We are outside the M25 and our two shops experienced an overall 7.5% sales increase in the last quarter - 9% in December - so it is not all doom and gloom. But the point about great swathes of the country being without bookshops is well made. It is not due to ebooks - it is preferential deals for Amazon and WH Smith, high rents, lower disposable income. The conventional trade has to offer more - I wouldn't contemplate opening a new shop without also having a cafe (75% plus gross margin, little working capital) or stocking children's books without extensive associated non-book stock - making these unusual and destination stores......and healthy wholesalers where next day supply is essential for optimising use of expensive space.
@Corey, it would be possible to have 'bargain' days to boost sales. I notice a lot of self published authors do this with 'free book days'. I wonder if these count towards making a book a bestseller if the book is for sale some of the time, and free for sales boosting periods.

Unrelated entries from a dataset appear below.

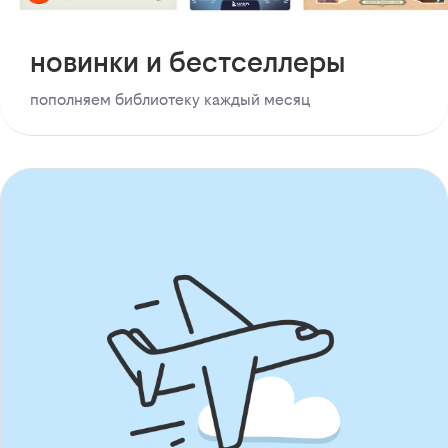
новинки и бестселлеры
пополняем библиотеку каждый месяц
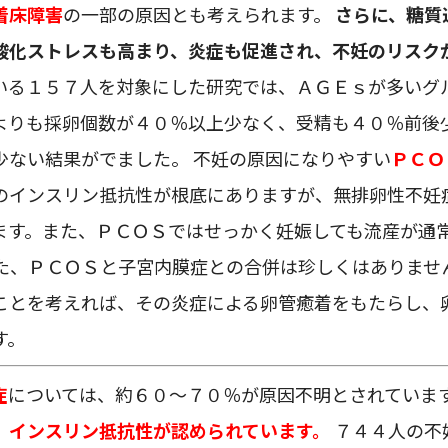
着床障害
の一部の原因とも考えられます。
さらに、糖質
酸化ストレスも高まり、炎症も促進され、不妊のリスク
いる１５７人を対象にした研究では、ＡＧＥｓが多いグ
よりも採卵個数が４０％以上少なく、受精も４０％前後
少ない結果がでました。 不妊の原因になりやすい
ＰＣＯ
のインスリン抵抗性が根底にありますが、無排卵性不妊
ます。また、ＰＣＯＳではせっかく妊娠しても流産が通
また、ＰＣＯＳと子宮内膜症との合併は珍しくはありませ
ことを考えれば、その炎症による卵管癒着をもたらし、
す。
症
については、約６０～７０％が原因不明とされていま
、インスリン抵抗性が認められています。
７４４人の不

Yes, download is the same as sell. I'm not sure if the free and bargain books count in this. Usually they separate the books that were free from those that were sold and there are two separate charts. However, books can be on sale very cheaply. I'm also curious to know if the books given away on special 'free day' promotions can count in the sales for a book that normally has a cost. I think there might be all sorts of ways of boulstering up the 'sales' for a book by having bargain days and weeks.
I really wanted to have my own e-reader. I like reading but I cannot afford to buy lots of physical books.
I do understand that it can be a benefit of all the free and bargain books that people on a very tight budget can afford to read as much as they like.